## Exercise input
++++++++

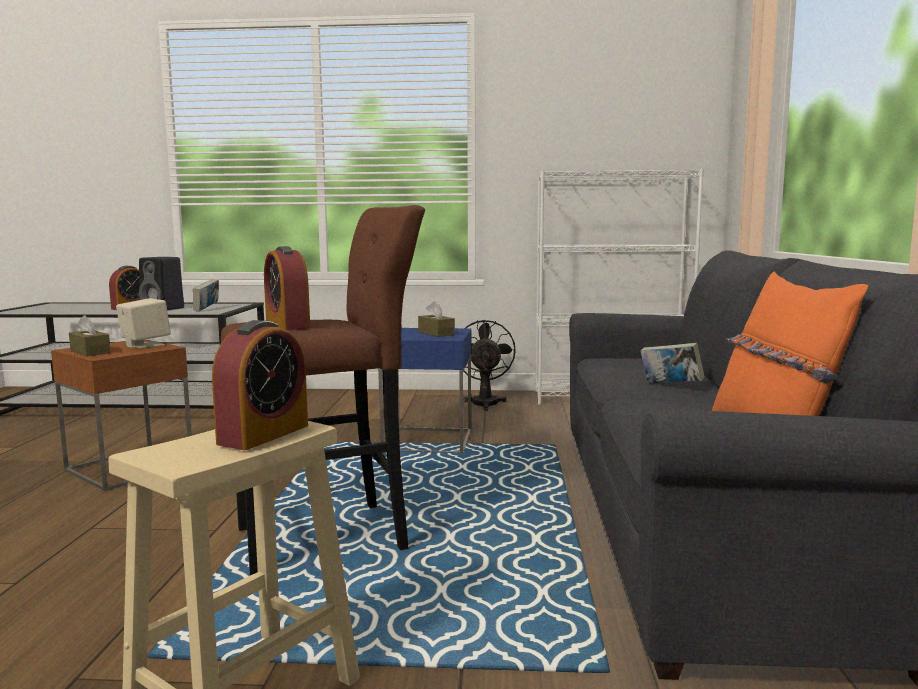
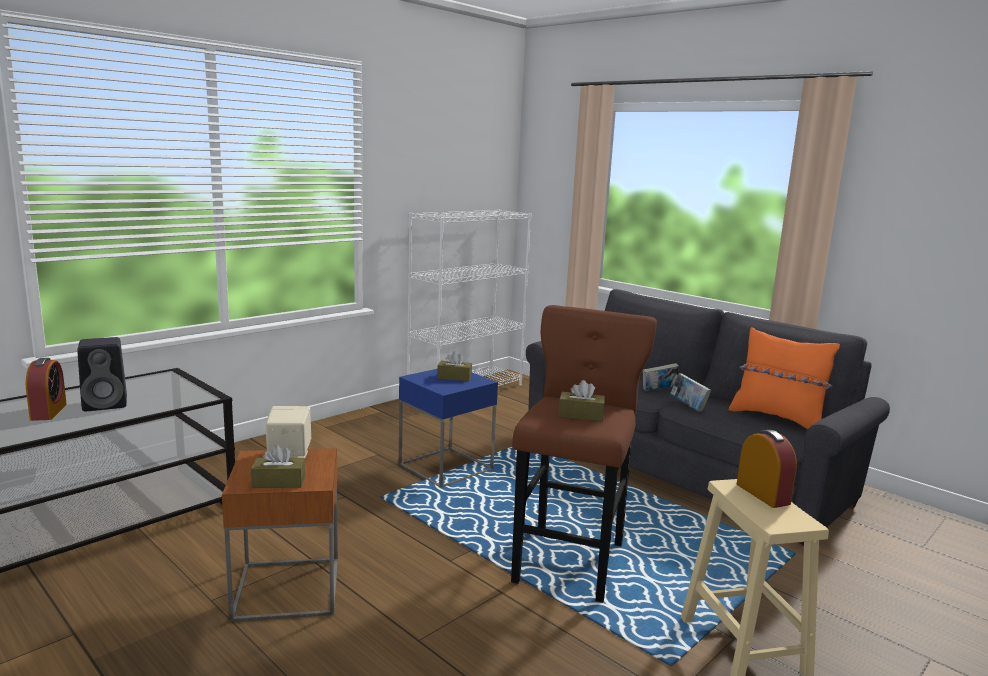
camera: 50 degrees left, 5 degrees up
(207, 309) = (168, 393): book -> book (688, 407)
(287, 325) = (581, 415): alarm clock -> brown tissue box
(485, 402) = (397, 419): black fan -> none

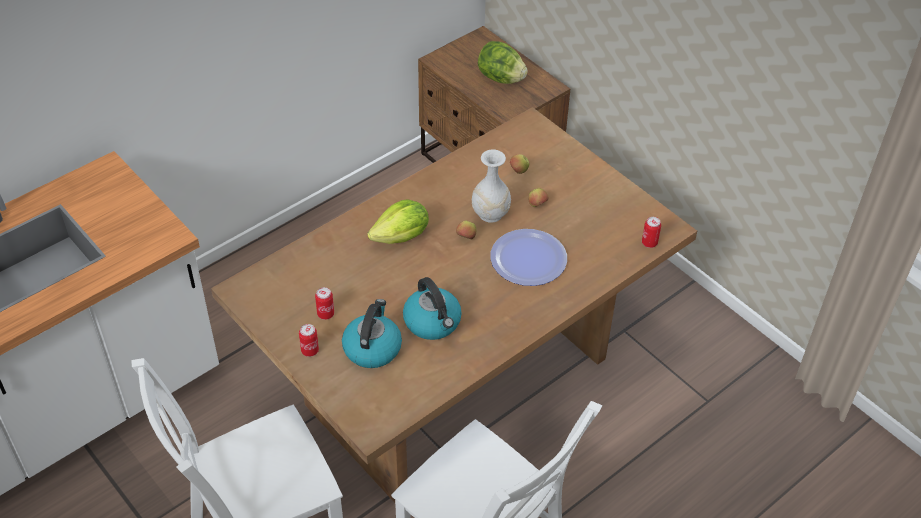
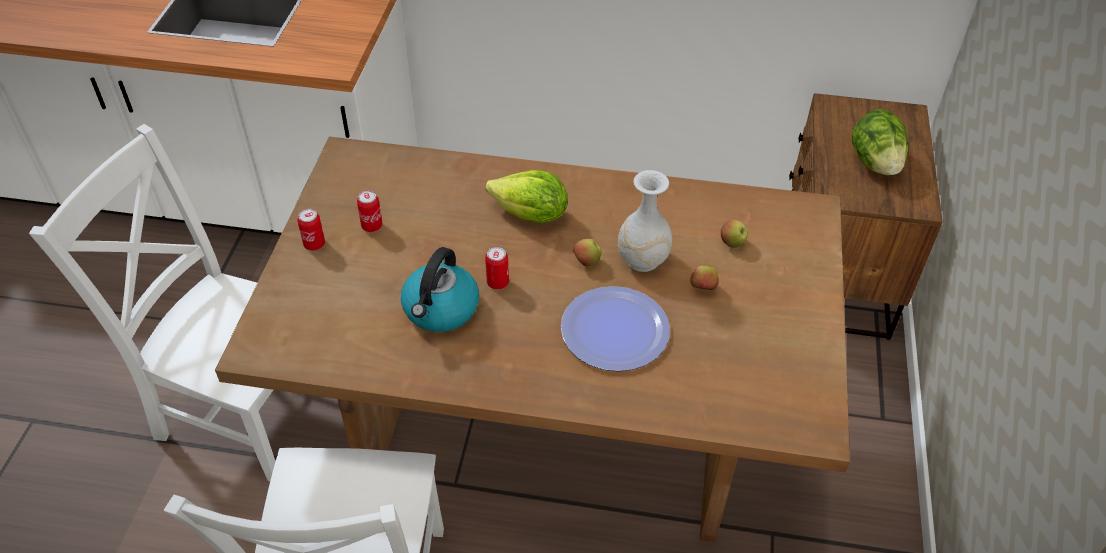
camera: 50 degrees right, 0 degrees up
(372, 348) = (361, 285): kettle -> none
(649, 243) = (769, 425): can -> can (497, 282)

++++++++

## Task details
Search the listing for the word "none", and copy every line in which it is found.

## Response below
(485, 402) = (397, 419): black fan -> none
(372, 348) = (361, 285): kettle -> none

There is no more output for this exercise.